J. Crew’s net income for the third quarter ended Oct. 29 dropped 43 percent to $21.6 million from $37.8 million a year ago. But, executives talked up adjusted earnings before interest, taxes, depreciation and amortization as a better gauge of the company’s performance, and said adjusted EBITDA rose to $83.8 million from $78.2 million.
The big hit to the bottom line in the third quarter was $10.8 million in purchasing accounting items, which involves revaluing inventory and leases which is done after a company is sold, affecting buying, merchandise margins and occupancy costs. Executives said acquisition-related costs will continue for some time. J. Crew was purchased by TPG Capital and Leonard Green & Partners for $3 billion.
In the third quarter, the top line was strong. Total revenues increased 12 percent to $479.6 million from $429.3 million, and comparable revenues were up 5 percent. Aside from increasing full-price selling, there were several bestsellers including mini pants, schoolboy blazers, ballet flats, novelty fashion and prints. “The third quarter was when we were really able to retool the line,” James Scully, chief administrative and financial officer, said during a conference call Thursday.
In the first half of this year and fourth quarter of 2010, J. Crew experienced softness in women’s. Scully said the collection at that time was “too broad” but now has “a stronger point of view” that’s focused on key categories and items. Also, inventories are more in line with sales trends, and were up 11 percent last quarter compared to 15 percent in the second quarter.
At this juncture, J. Crew considers handbags and shoes “important initiatives” to further bolster the collection. Scully said results in women’s were stronger in the third quarter than recent quarters, and that the business continued to be strong in men’s wear and accessories.
Regarding other growth initiatives, the company sees low-to mid-single-digit square-footage growth domestically in the next three to five years.

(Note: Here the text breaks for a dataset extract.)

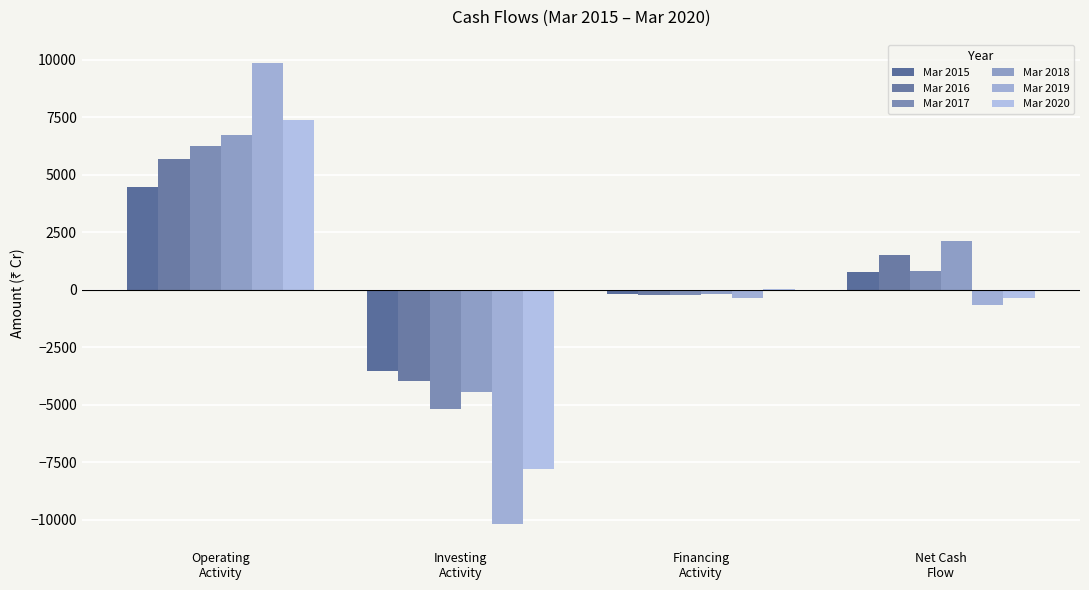

What is the sum of all Mar 2019 values?

-1302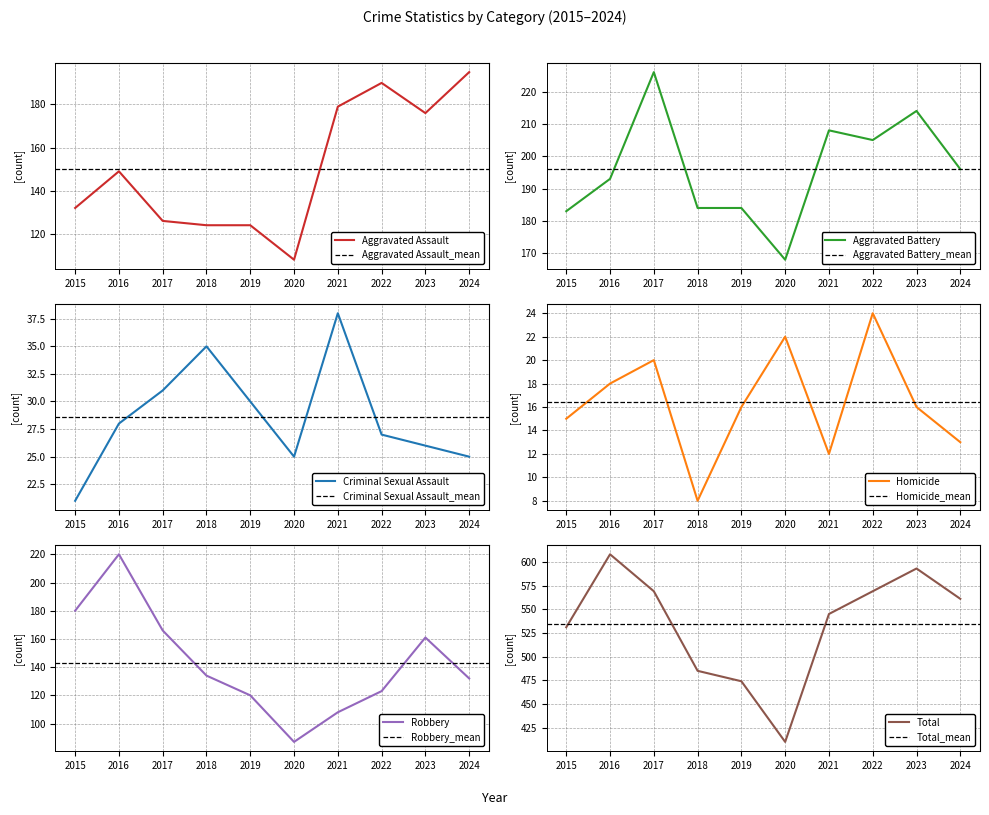

What is the maximum value shown in the chart?

608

Abroad, additional lease signings appear imminent in Canada where J. Crew opened its first store in the Yorkdale Shopping Centre in Toronto earlier this year. After Canada, J. Crew on the international front is most keen on opening stores in the U.K., and potentially Hong Kong and China. From its direct business, J. Crew currently ships to the U.K., France, Germany and Italy and is considering additional western European countries for the next wave.
Square footage on outlets will grow 10 percent over the next three to five years, and the direct business is seen experiencing “outsized” growth in the period.
Merchandise margins were up 40 basis points and would have been double that were it not for the reduction in shipping revenues due to more free shipping.
The Madewell division is moving forward. Upwards of 20 openings are seen for next year, compared to 13 this year. That should bring the total number of Madewell units to more than 50 in 2012. Madewell has yet to turn a profit but is expected to eventually as it gains scale to ease the growing pains and leverage the cost structure.